The function also prepares a default zip file name with the zipped directory name and '.zip' extension. Therefore, it works with only one argument: the source directory to be zipped.
import os
import zipfile
def zip_dir(path_dir, path_file_zip=''):
if not path_file_zip:
path_file_zip = os.path.join(
os.path.dirname(path_dir), os.path.basename(path_dir)+'.zip')

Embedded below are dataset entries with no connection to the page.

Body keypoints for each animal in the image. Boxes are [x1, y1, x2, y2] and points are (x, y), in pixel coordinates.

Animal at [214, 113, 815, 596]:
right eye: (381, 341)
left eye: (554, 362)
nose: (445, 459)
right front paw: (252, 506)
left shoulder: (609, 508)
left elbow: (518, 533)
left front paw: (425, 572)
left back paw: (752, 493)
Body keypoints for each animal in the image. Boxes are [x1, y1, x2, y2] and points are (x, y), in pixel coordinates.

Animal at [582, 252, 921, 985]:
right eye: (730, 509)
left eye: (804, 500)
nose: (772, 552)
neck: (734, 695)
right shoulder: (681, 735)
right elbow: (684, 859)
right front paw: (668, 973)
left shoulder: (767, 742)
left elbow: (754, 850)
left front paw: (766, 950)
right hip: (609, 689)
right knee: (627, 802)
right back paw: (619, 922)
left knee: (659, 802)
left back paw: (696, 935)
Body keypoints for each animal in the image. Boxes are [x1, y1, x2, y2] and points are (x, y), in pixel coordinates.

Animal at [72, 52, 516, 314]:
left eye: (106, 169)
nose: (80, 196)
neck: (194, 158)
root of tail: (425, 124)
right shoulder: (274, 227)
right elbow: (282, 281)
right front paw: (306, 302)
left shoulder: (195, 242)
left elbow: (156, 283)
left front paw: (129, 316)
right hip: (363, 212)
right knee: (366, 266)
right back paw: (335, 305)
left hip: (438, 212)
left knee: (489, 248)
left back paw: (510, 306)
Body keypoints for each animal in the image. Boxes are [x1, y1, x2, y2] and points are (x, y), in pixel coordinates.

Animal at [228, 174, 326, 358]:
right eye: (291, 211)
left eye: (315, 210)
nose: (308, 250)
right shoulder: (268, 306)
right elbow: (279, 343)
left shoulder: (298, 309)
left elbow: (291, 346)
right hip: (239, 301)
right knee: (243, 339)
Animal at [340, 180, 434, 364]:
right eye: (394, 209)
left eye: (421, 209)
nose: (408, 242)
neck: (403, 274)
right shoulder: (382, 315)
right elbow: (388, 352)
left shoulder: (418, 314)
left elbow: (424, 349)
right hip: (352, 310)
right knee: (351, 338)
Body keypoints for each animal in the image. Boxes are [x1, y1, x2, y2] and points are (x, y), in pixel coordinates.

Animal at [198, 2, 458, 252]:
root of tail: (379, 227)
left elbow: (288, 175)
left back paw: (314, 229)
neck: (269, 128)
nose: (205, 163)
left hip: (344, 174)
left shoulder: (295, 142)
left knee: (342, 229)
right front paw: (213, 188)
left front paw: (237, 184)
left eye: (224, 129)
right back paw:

with zipfile.ZipFile(path_file_zip, 'wb', zipfile.ZIP_DEFLATED) as zip_file:
for root, dirs, files in os.walk(path_dir):
for file_or_dir in files + dirs:
zip_file.write(
os.path.join(root, file_or_dir),
os.path.relpath(os.path.join(root, file_or_dir),
os.path.join(path_dir, os.path.pardir)))
Modern Python (3.6+) using the pathlib module for concise OOP-like handling of paths, and pathlib.Path.rglob() for recursive globbing. As far as I can tell, this is equivalent to George V. Reilly's answer: zips with compression, the topmost element is a directory, keeps empty dirs, uses relative paths.
from pathlib import Path
from zipfile import ZIP_DEFLATED, ZipFile
from os import PathLike
from typing import Union
def zip_dir(zip_name: str, source_dir: Union[str, PathLike]):
src_path = Path(source_dir).expanduser().resolve(strict=True)
with ZipFile(zip_name, 'w', ZIP_DEFLATED) as zf:
for file in src_path.rglob('*'):
zf.write(file, file.relative_to(src_path.parent))
Note: as optional type hints indicate, zip_name
can't be a Path object (would be fixed in 3.6.2+).